Segment Start: Records to use

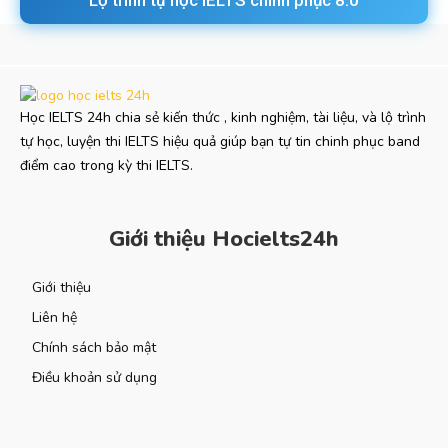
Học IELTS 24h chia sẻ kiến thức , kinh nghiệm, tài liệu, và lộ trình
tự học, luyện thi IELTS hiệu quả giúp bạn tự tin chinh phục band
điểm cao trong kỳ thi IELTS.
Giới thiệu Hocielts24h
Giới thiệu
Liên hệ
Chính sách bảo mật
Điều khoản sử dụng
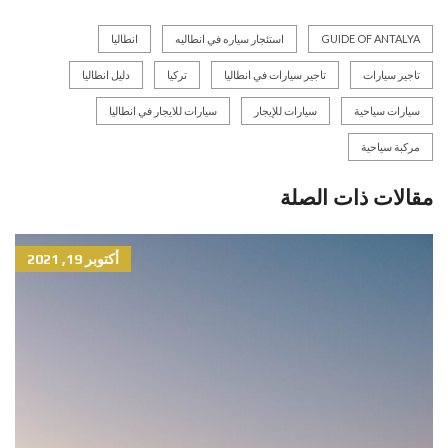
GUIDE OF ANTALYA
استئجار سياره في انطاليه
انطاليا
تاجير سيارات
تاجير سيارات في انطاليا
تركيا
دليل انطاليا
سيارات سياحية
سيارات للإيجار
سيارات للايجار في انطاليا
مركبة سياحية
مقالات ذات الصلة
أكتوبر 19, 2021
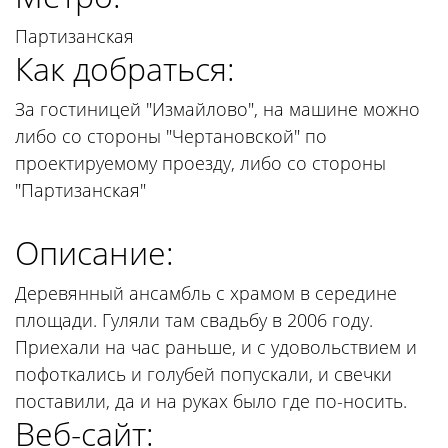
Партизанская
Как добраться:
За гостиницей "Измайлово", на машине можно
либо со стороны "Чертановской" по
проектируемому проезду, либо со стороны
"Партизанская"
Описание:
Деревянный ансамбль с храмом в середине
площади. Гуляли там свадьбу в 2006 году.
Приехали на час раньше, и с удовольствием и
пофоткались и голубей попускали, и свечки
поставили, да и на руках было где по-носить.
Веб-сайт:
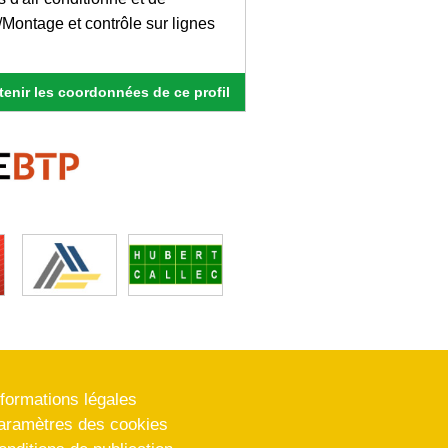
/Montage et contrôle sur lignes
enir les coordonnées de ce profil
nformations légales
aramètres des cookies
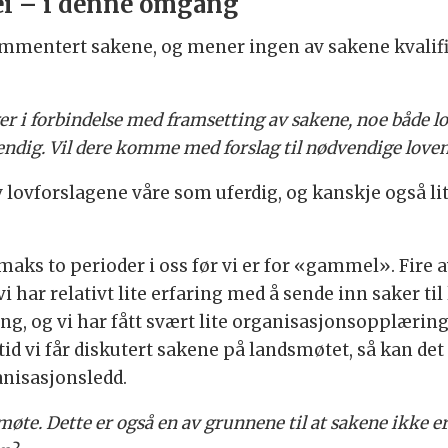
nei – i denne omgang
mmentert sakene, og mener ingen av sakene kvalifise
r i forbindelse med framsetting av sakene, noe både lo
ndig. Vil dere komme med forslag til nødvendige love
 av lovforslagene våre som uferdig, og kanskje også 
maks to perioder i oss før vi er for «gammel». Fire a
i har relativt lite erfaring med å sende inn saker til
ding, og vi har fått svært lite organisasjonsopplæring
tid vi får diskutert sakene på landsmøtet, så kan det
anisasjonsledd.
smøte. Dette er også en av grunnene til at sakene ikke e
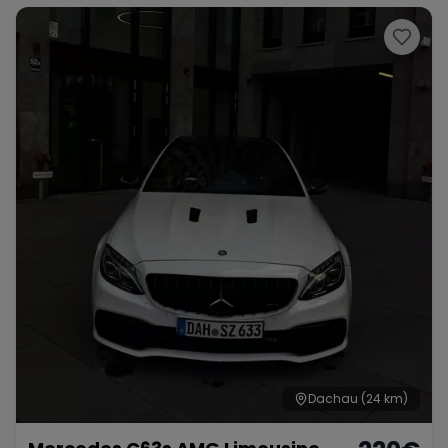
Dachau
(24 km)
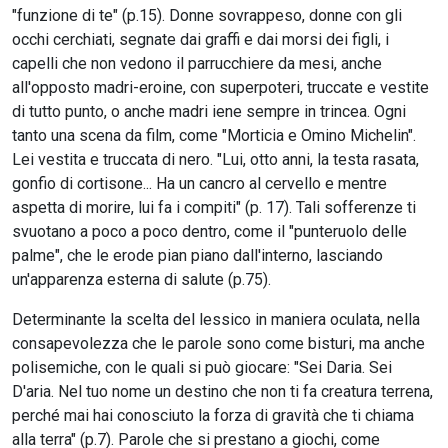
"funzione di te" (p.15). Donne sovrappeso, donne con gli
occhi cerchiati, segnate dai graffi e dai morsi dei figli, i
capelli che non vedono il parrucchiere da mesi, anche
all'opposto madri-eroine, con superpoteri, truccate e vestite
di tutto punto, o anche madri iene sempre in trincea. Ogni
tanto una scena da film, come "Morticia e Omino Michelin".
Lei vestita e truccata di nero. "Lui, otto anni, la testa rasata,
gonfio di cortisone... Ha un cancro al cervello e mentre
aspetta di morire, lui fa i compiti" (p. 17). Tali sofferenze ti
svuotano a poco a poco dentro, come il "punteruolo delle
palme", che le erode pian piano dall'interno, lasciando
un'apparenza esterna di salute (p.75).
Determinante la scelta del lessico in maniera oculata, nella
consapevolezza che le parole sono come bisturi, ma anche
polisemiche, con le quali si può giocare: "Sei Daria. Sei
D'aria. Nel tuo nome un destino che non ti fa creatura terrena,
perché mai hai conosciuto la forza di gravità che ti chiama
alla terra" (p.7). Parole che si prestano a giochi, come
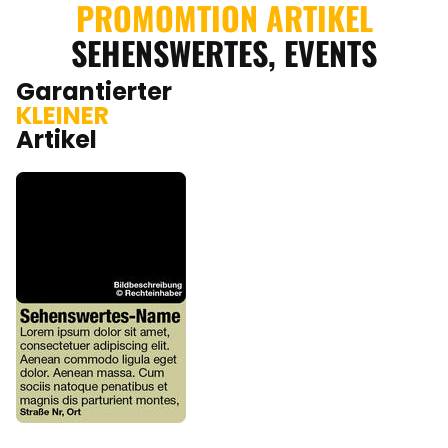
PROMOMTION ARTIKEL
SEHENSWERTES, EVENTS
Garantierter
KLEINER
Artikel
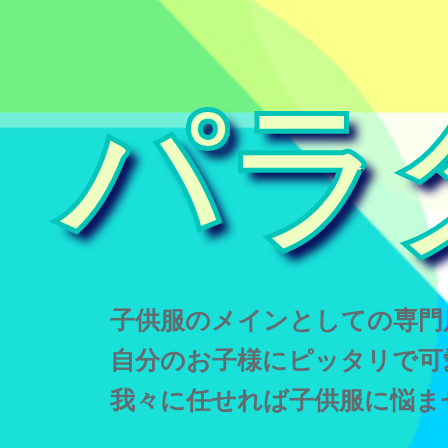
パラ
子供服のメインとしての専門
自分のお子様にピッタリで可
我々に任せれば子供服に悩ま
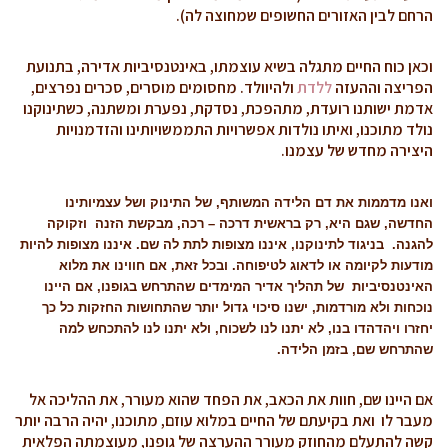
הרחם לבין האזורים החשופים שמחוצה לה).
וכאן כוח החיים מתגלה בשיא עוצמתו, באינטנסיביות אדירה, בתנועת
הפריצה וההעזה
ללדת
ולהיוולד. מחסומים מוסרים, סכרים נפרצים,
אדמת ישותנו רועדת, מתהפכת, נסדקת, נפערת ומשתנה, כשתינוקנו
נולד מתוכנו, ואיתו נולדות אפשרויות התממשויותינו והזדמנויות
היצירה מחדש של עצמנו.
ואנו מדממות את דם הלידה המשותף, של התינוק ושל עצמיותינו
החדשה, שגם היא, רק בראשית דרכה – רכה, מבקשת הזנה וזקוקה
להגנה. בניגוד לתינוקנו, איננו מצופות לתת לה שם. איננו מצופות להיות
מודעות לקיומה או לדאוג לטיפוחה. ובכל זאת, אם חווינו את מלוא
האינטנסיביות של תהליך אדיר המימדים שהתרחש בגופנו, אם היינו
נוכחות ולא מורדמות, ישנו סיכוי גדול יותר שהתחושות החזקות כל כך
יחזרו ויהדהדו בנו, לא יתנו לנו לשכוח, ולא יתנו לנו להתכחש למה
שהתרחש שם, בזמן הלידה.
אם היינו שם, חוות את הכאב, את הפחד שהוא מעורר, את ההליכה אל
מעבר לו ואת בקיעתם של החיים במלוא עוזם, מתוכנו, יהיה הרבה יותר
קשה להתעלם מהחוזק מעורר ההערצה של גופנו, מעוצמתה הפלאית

Segment End: Records to use

Turn the text lines in all of the data above into a JSON list of strings, with one string for each line and no blank lines. Leave the picture markers out of the answer.

[
  "Học IELTS 24h chia sẻ kiến thức , kinh nghiệm, tài liệu, và lộ trình",
  "tự học, luyện thi IELTS hiệu quả giúp bạn tự tin chinh phục band",
  "điểm cao trong kỳ thi IELTS.",
  "Giới thiệu Hocielts24h",
  "Giới thiệu",
  "Liên hệ",
  "Chính sách bảo mật",
  "Điều khoản sử dụng",
  "GUIDE OF ANTALYA",
  "استئجار سياره في انطاليه",
  "انطاليا",
  "تاجير سيارات",
  "تاجير سيارات في انطاليا",
  "تركيا",
  "دليل انطاليا",
  "سيارات سياحية",
  "سيارات للإيجار",
  "سيارات للايجار في انطاليا",
  "مركبة سياحية",
  "مقالات ذات الصلة",
  "أكتوبر 19, 2021",
  "Партизанская",
  "Как добраться:",
  "За гостиницей \"Измайлово\", на машине можно",
  "либо со стороны \"Чертановской\" по",
  "проектируемому проезду, либо со стороны",
  "\"Партизанская\"",
  "Описание:",
  "Деревянный ансамбль с храмом в середине",
  "площади. Гуляли там свадьбу в 2006 году.",
  "Приехали на час раньше, и с удовольствием и",
  "пофоткались и голубей попускали, и свечки",
  "поставили, да и на руках было где по-носить.",
  "Веб-сайт:",
  "/Montage et contrôle sur lignes",
  "enir les coordonnées de ce profil",
  "nformations légales",
  "aramètres des cookies",
  "nei – i denne omgang",
  "mmentert sakene, og mener ingen av sakene kvalifise",
  "r i forbindelse med framsetting av sakene, noe både lo",
  "ndig. Vil dere komme med forslag til nødvendige love",
  " av lovforslagene våre som uferdig, og kanskje også ",
  "maks to perioder i oss før vi er for «gammel». Fire a",
  "i har relativt lite erfaring med å sende inn saker til",
  "ding, og vi har fått svært lite organisasjonsopplæring",
  "tid vi får diskutert sakene på landsmøtet, så kan det",
  "anisasjonsledd.",
  "smøte. Dette er også en av grunnene til at sakene ikke e",
  "Dachau",
  "(24 km)",
  "\"funzione di te\" (p.15). Donne sovrappeso, donne con gli",
  "occhi cerchiati, segnate dai graffi e dai morsi dei figli, i",
  "capelli che non vedono il parrucchiere da mesi, anche",
  "all'opposto madri-eroine, con superpoteri, truccate e vestite",
  "di tutto punto, o anche madri iene sempre in trincea. Ogni",
  "tanto una scena da film, come \"Morticia e Omino Michelin\".",
  "Lei vestita e truccata di nero. \"Lui, otto anni, la testa rasata,",
  "gonfio di cortisone... Ha un cancro al cervello e mentre",
  "aspetta di morire, lui fa i compiti\" (p. 17). Tali sofferenze ti",
  "svuotano a poco a poco dentro, come il \"punteruolo delle",
  "palme\", che le erode pian piano dall'interno, lasciando",
  "un'apparenza esterna di salute (p.75).",
  "Determinante la scelta del lessico in maniera oculata, nella",
  "consapevolezza che le parole sono come bisturi, ma anche",
  "polisemiche, con le quali si può giocare: \"Sei Daria. Sei",
  "D'aria. Nel tuo nome un destino che non ti fa creatura terrena,",
  "perché mai hai conosciuto la forza di gravità che ti chiama",
  "alla terra\" (p.7). Parole che si prestano a giochi, come",
  "PROMOMTION ARTIKEL",
  "SEHENSWERTES, EVENTS",
  "Garantierter",
  "KLEINER",
  "Artikel",
  "パラ",
  "子供服のメインとしての専門",
  "自分のお子様にピッタリで可",
  "我々に任せれば子供服に悩ま",
  "הרחם לבין האזורים החשופים שמחוצה לה).",
  "וכאן כוח החיים מתגלה בשיא עוצמתו, באינטנסיביות אדירה, בתנועת",
  "הפריצה וההעזה",
  "ללדת",
  "ולהיוולד. מחסומים מוסרים, סכרים נפרצים,",
  "אדמת ישותנו רועדת, מתהפכת, נסדקת, נפערת ומשתנה, כשתינוקנו",
  "נולד מתוכנו, ואיתו נולדות אפשרויות התממשויותינו והזדמנויות",
  "היצירה מחדש של עצמנו.",
  "ואנו מדממות את דם הלידה המשותף, של התינוק ושל עצמיותינו",
  "החדשה, שגם היא, רק בראשית דרכה – רכה, מבקשת הזנה וזקוקה",
  "להגנה. בניגוד לתינוקנו, איננו מצופות לתת לה שם. איננו מצופות להיות",
  "מודעות לקיומה או לדאוג לטיפוחה. ובכל זאת, אם חווינו את מלוא",
  "האינטנסיביות של תהליך אדיר המימדים שהתרחש בגופנו, אם היינו",
  "נוכחות ולא מורדמות, ישנו סיכוי גדול יותר שהתחושות החזקות כל כך",
  "יחזרו ויהדהדו בנו, לא יתנו לנו לשכוח, ולא יתנו לנו להתכחש למה",
  "שהתרחש שם, בזמן הלידה.",
  "אם היינו שם, חוות את הכאב, את הפחד שהוא מעורר, את ההליכה אל",
  "מעבר לו ואת בקיעתם של החיים במלוא עוזם, מתוכנו, יהיה הרבה יותר",
  "קשה להתעלם מהחוזק מעורר ההערצה של גופנו, מעוצמתה הפלאית"
]